### WHAT IS REQUIRED
Search the records below for the string "your", and report each line that contains it.

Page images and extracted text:

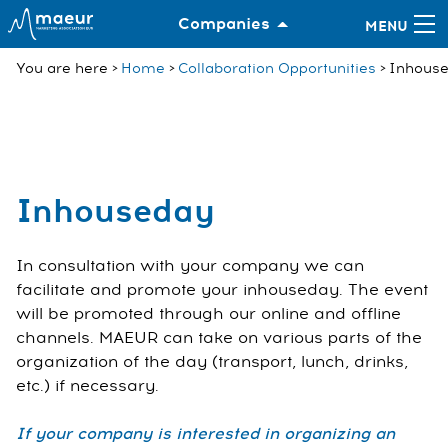
Companies
You are here
Home
Collaboration Opportunities
Inhous
Inhouseday
In consultation with your company we can
facilitate and promote your inhouseday. The event
will be promoted through our online and offline
channels. MAEUR can take on various parts of the
organization of the day (transport, lunch, drinks,
etc.) if necessary.
If your company is interested in organizing an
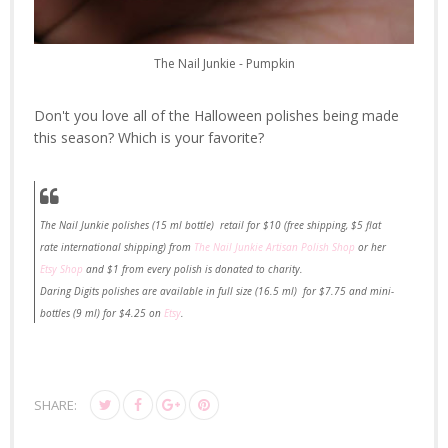
The Nail Junkie - Pumpkin
Don't you love all of the Halloween polishes being made
this season? Which is your favorite?
The Nail Junkie polishes (15 ml bottle) retail for $10 (free shipping, $5 flat
rate international shipping) from
The Nail Junkie Artisan Polish Shop
or her
Etsy Shop
and $1 from every polish is donated to charity.
Daring Digits polishes are available in full size (16.5 ml) for $7.75 and mini-
bottles (9 ml) for $4.25 on
Etsy
.
SHARE:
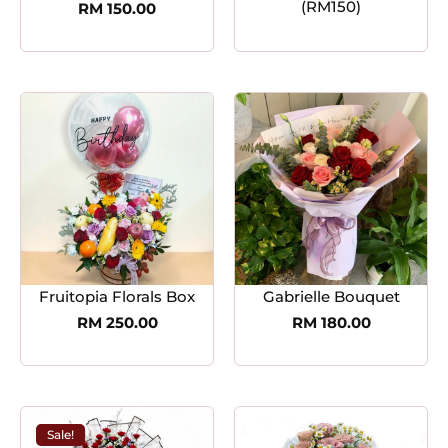
(RM150)
RM
150.00
Fruitopia Florals Box
Gabrielle Bouquet
RM
250.00
RM
180.00
Sale!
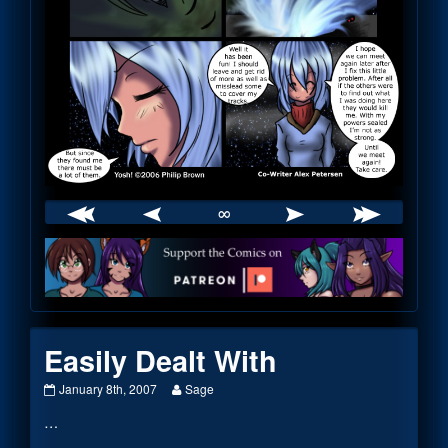
∞
Webcomic
Footer
Easily Dealt With
Easily
Read
January 8th, 2007
Sage
Dealt
more
…
With
posts
published
by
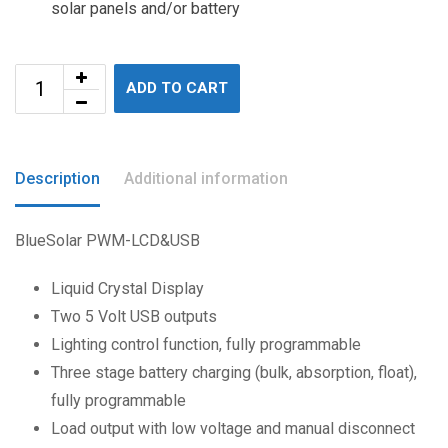
solar panels and/or battery
ADD TO CART
Description
Additional information
BlueSolar PWM-LCD&USB
Liquid Crystal Display
Two 5 Volt USB outputs
Lighting control function, fully programmable
Three stage battery charging (bulk, absorption, float),
fully programmable
Load output with low voltage and manual disconnect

### EXERCISE RESULT
In consultation with your company we can
facilitate and promote your inhouseday. The event
If your company is interested in organizing an
this season? Which is your favorite?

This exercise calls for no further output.